Mitt Romney’s Mask

This is a late response to Sullivan’s post about Mitt Romney’s awkward charisma, which in turn built on Brian Fung’s uncanny valley analysis.

Sullivan, in showing the good sense to ask actual Mormons about this, noted the following:

Think of a pastor who has a game face, or after-Mass cheeriness, because it’s impossible for a human being truly to relate to so many different needs and individuals all the time without some kind of defense mechanism; some set of phrases to get him through a confession or consultation when he may be having an off day; some way to remove himself from the emotionally draining responsibilities of so many pastoral duties.

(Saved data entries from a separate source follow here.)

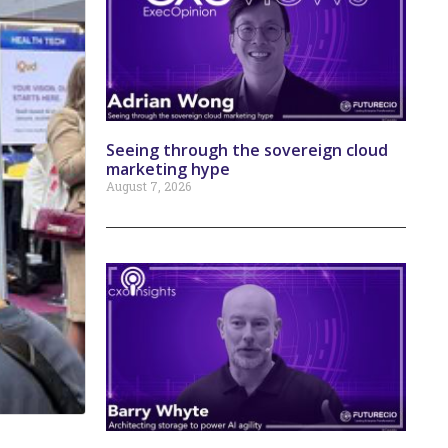
Seeing through the sovereign cloud
marketing hype
August 7, 2026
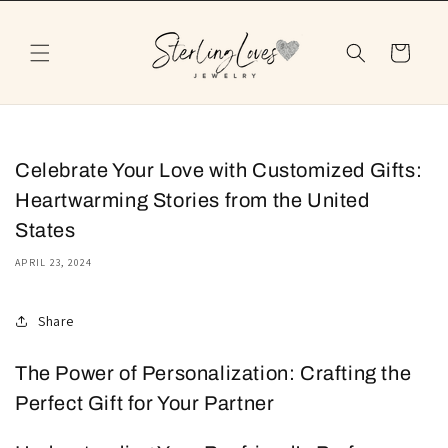
Skip to
content
Cart
Celebrate Your Love with Customized Gifts:
Heartwarming Stories from the United
States
APRIL 23, 2024
Share
The Power of Personalization: Crafting the
Perfect Gift for Your Partner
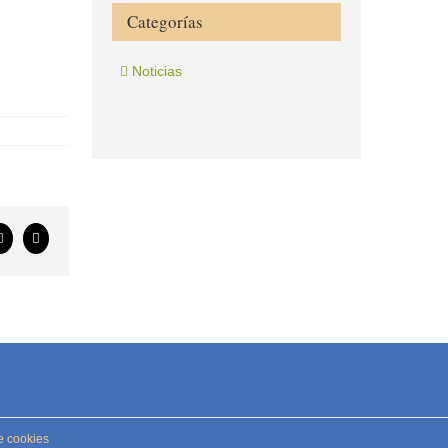
Categorías
Noticias
ook
X
Correo
electrónico
e cookies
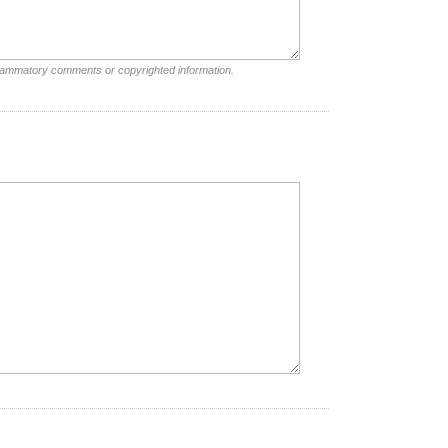
nflammatory comments or copyrighted information.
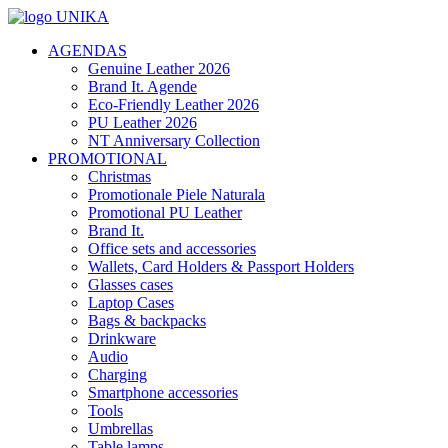
AGENDAS
Genuine Leather 2026
Brand It. Agende
Eco-Friendly Leather 2026
PU Leather 2026
NT Anniversary Collection
PROMOTIONAL
Christmas
Promotionale Piele Naturala
Promotional PU Leather
Brand It.
Office sets and accessories
Wallets, Card Holders & Passport Holders
Glasses cases
Laptop Cases
Bags & backpacks
Drinkware
Audio
Charging
Smartphone accessories
Tools
Umbrellas
Table lamps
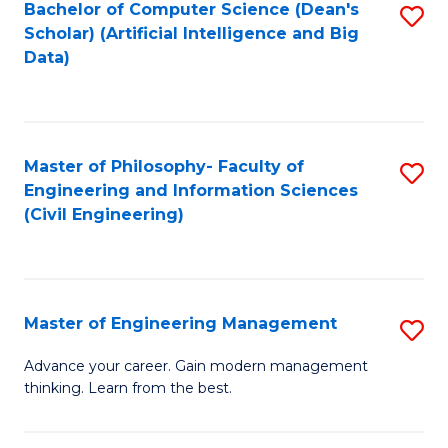
Bachelor of Computer Science (Dean's
S
(S
Scholar) (Artificial Intelligence and Big
to
Data)
M
C
to
Fa
C
Master of Philosophy- Faculty of
S
Fa
Engineering and Information Sciences
to
(Civil Engineering)
C
Fa
Master of Engineering Management
S
M
Advance your career. Gain modern management
thinking. Learn from the best.
of
E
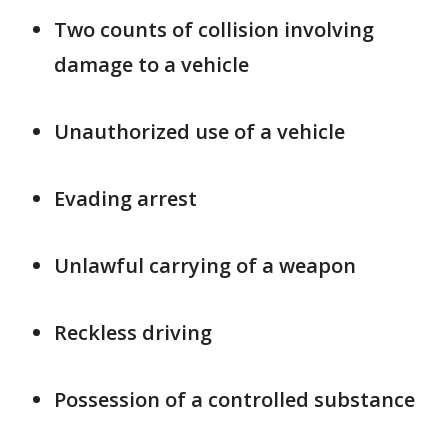
Two counts of collision involving
damage to a vehicle
Unauthorized use of a vehicle
Evading arrest
Unlawful carrying of a weapon
Reckless driving
Possession of a controlled substance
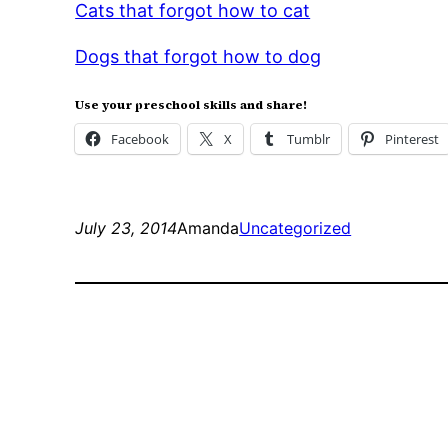
Cats that forgot how to cat
Dogs that forgot how to dog
Use your preschool skills and share!
Facebook
X
Tumblr
Pinterest
July 23, 2014
Amanda
Uncategorized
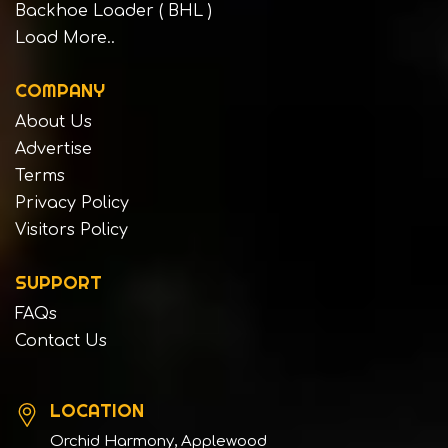
Backhoe Loader ( BHL )
Load More..
COMPANY
About Us
Advertise
Terms
Privacy Policy
Visitors Policy
SUPPORT
FAQs
Contact Us
LOCATION
Orchid Harmony, Applewood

I would place more emphasis on the authoritarian nature of Mormon leadership positions.  The advice and counsel dispensed by Mormon Bishops and Stake Presidents is held in very high regard by the flock, in many cases the leader is imagined to be the conduit for the advice coming from God himself.  The leader’s advice is rarely questioned in church settings once rendered (although vociferous input may be offered if the leader appears to have not yet reached a decision (i.e. in a Ward Council meeting or similar)).

This can be a lot of pressure for a lay Mormon leader, unless a sort of detachment learned from growing into the role applies.  And I mean not just by learning to deal with people and all of their problems, but also learning to dispense advice that will treated as if it came from heaven itself.